Computational next steps

  1. RBM24 binding motif scanDone. Primary target: exon 14 (4-hit TG cluster, residues ~1104–1126). Also exon 11 and AU-rich sites in exons 7/15. v1 discarded; v2 uses ENCODE RBNS data.
  2. Validate with eCLIP data — pull RBM24 eCLIP from ENCODE, check if exon 7 (pos 2462/2471) and exon 11 (pos 3077/3093) are confirmed binding sites experimentally.
  3. Predicted effect of RBM24 loss on STRC isoforms — use rMATS or MAJIQ to model differential splicing. Does it cause skipping of exon 7 or 11? What protein results?
  4. Expression level modeling — if RBM24 upregulation increases STRC 2×, does that cross the HTC coupling threshold? Feed into STRC Stereocilia Bundle Mechanics Model.
  5. Off-target scan — pull RBM24 eCLIP, intersect with OHC-expressed transcriptome.
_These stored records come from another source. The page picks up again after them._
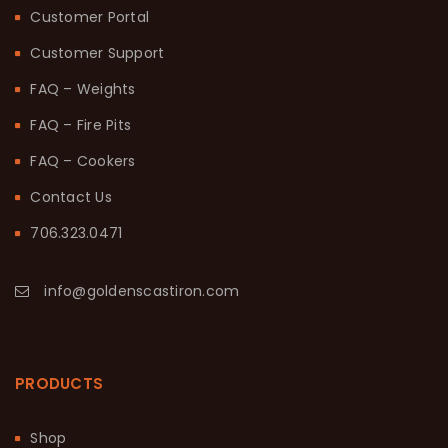
Customer Portal
Customer Support
FAQ – Weights
FAQ – Fire Pits
FAQ – Cookers
Contact Us
706.323.0471
info@goldenscastiron.com
PRODUCTS
Shop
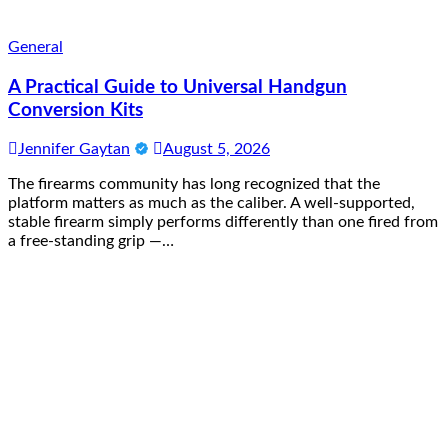
General
A Practical Guide to Universal Handgun
Conversion Kits
Jennifer Gaytan
August 5, 2026
The firearms community has long recognized that the
platform matters as much as the caliber. A well-supported,
stable firearm simply performs differently than one fired from
a free-standing grip —…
Estimate collateral disruption risk from RBM24 overexpression.

Open questions

  • Fold-increase in STRC expression when RBM24 is activated?
  • RBM24 expression in mature OHCs (adult), or only during development?
  • Can RBM24 overexpression restore STRC in a hypomorphic mouse model?
  • What is the RBM24 binding-site architecture on STRC pre-mRNA?

Connections

Experimental validation — SD03 rMATS analysis (Sun et al. 2026)

Data: ~/Downloads/Alternative splicing of Rbm24 gene/pnas.2531564123.sd03.xlsx Full results: models/rbm24_sd03_splicing_analysis.json

STRC confirmed as direct RBM24 splicing target — 4 significant exon-skipping events (all Down):

Mouse exon (chr2, mm10)Exon sizeIncLevel ctrlIncLevel KODeltaFDR
121203399–121203567168 nt (56 aa)94%40%-0.5422.1e-5
121198816–12119889478 nt (26 aa)78%35%-0.4373.7e-3
121206192–12120626270 nt100%61%-0.3876.3e-3
121198816–121199013197 nt88%63%-0.2633.1e-2

Interpretation: when RBM24 exon-4 isoform is absent, STRC loses 40–54% exon inclusion at the strongest site. This is not a minor shift — at 40% delta, roughly half of STRC transcripts are mis-spliced. Non-canonical isoforms likely encode truncated/non-functional stereocilin.

Off-target scope: 469 unique genes, 515 significant SE events across the cochlear transcriptome. RBM24 is a broad splicing regulator — overexpression strategy must account for collateral effects. Off-target analysis needed.